EXERCISE PROMPT: Only the lines from the one containing "Eigen Vector Centrality, BARC9: 0.946" through the end of the material should be printed, exactly as they appear. Leave out pictures.

THE RECORDS:

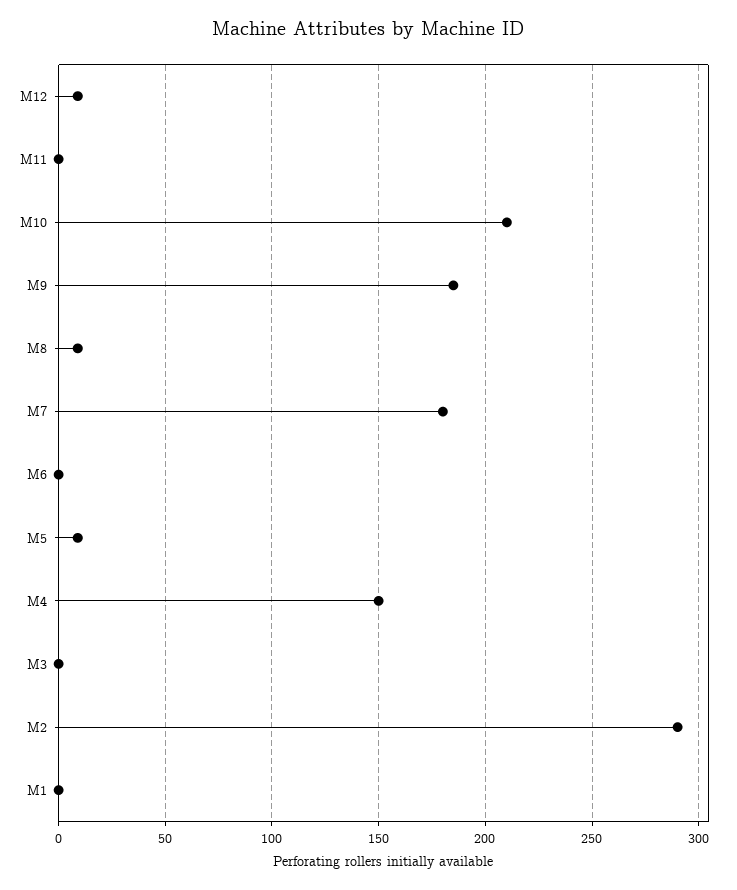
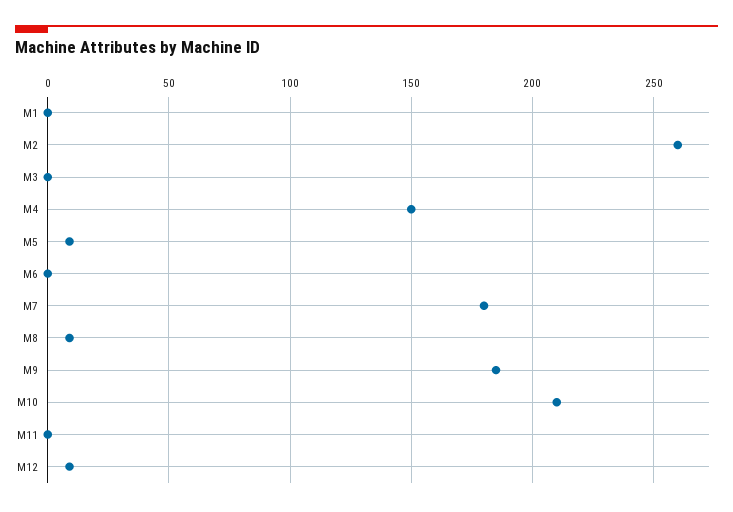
M2: 290 -> 260

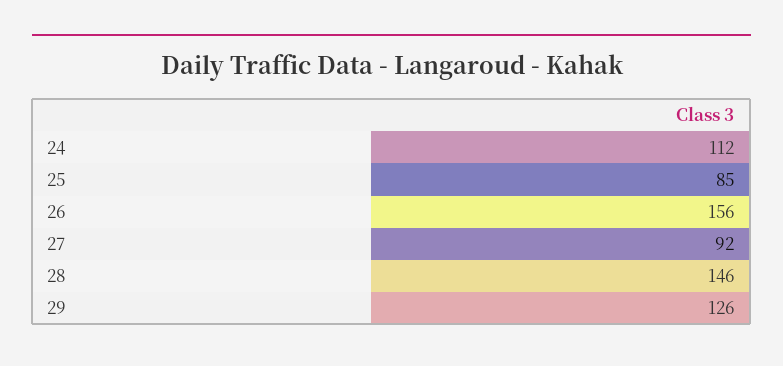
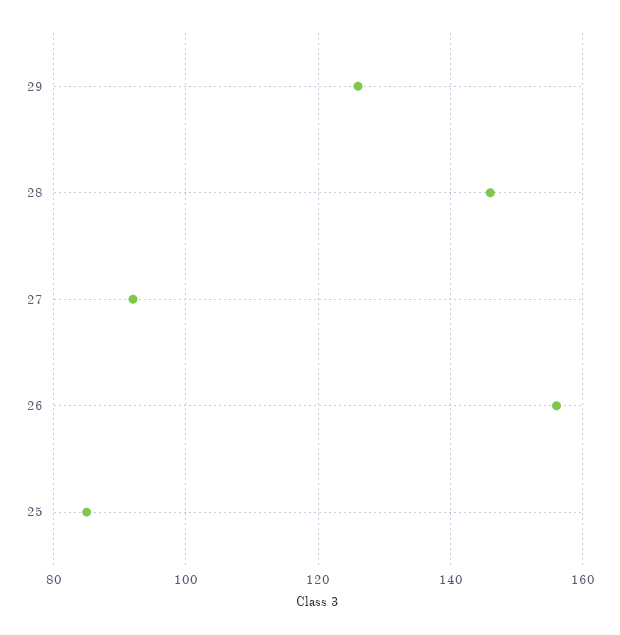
24: 112 -> none

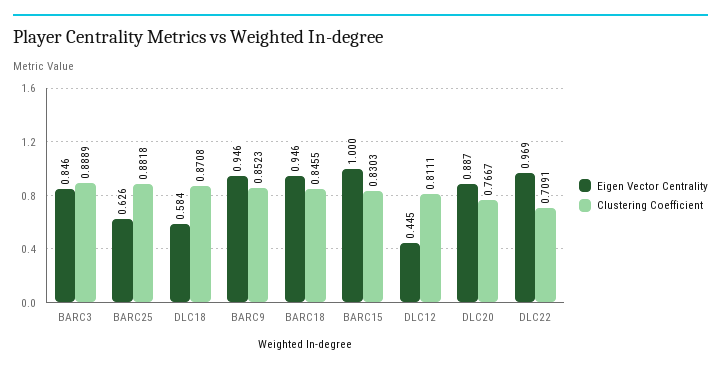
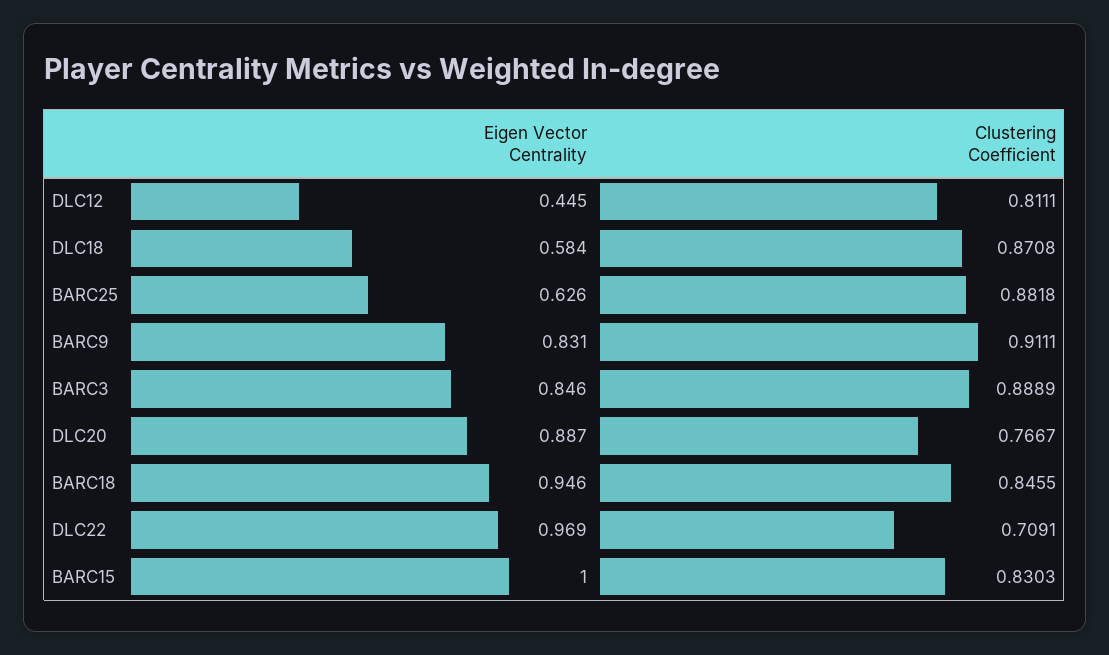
Eigen Vector Centrality, BARC9: 0.946 -> 0.831
Clustering Coefficient, BARC9: 0.8523 -> 0.9111

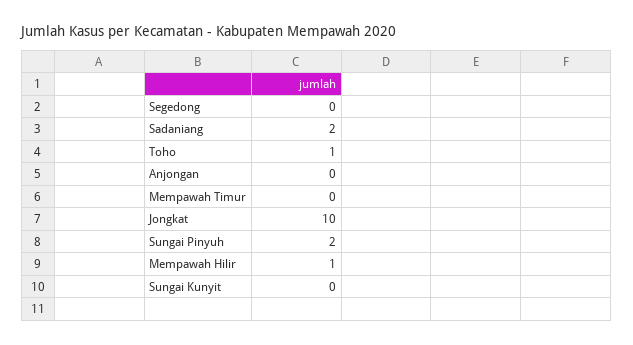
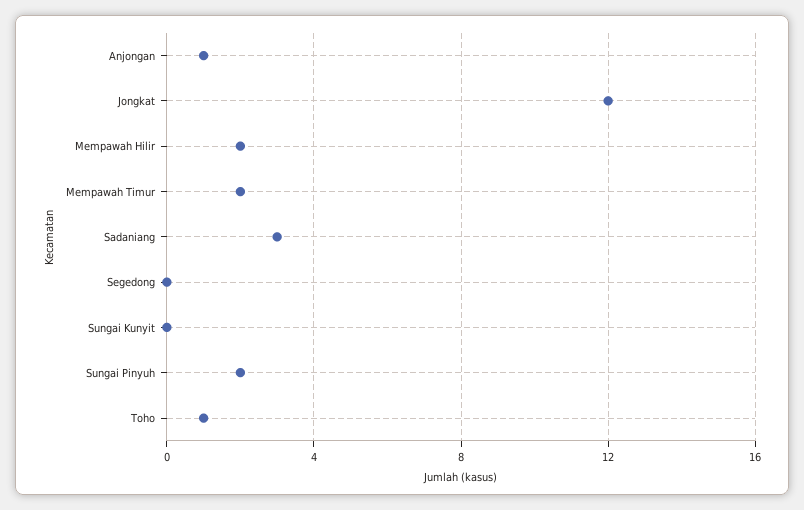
Sadaniang: 2 -> 3
Anjongan: 0 -> 1
Mempawah Timur: 0 -> 2
Jongkat: 10 -> 12
Mempawah Hilir: 1 -> 2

TASK RESPONSE:
Eigen Vector Centrality, BARC9: 0.946 -> 0.831
Clustering Coefficient, BARC9: 0.8523 -> 0.9111

Sadaniang: 2 -> 3
Anjongan: 0 -> 1
Mempawah Timur: 0 -> 2
Jongkat: 10 -> 12
Mempawah Hilir: 1 -> 2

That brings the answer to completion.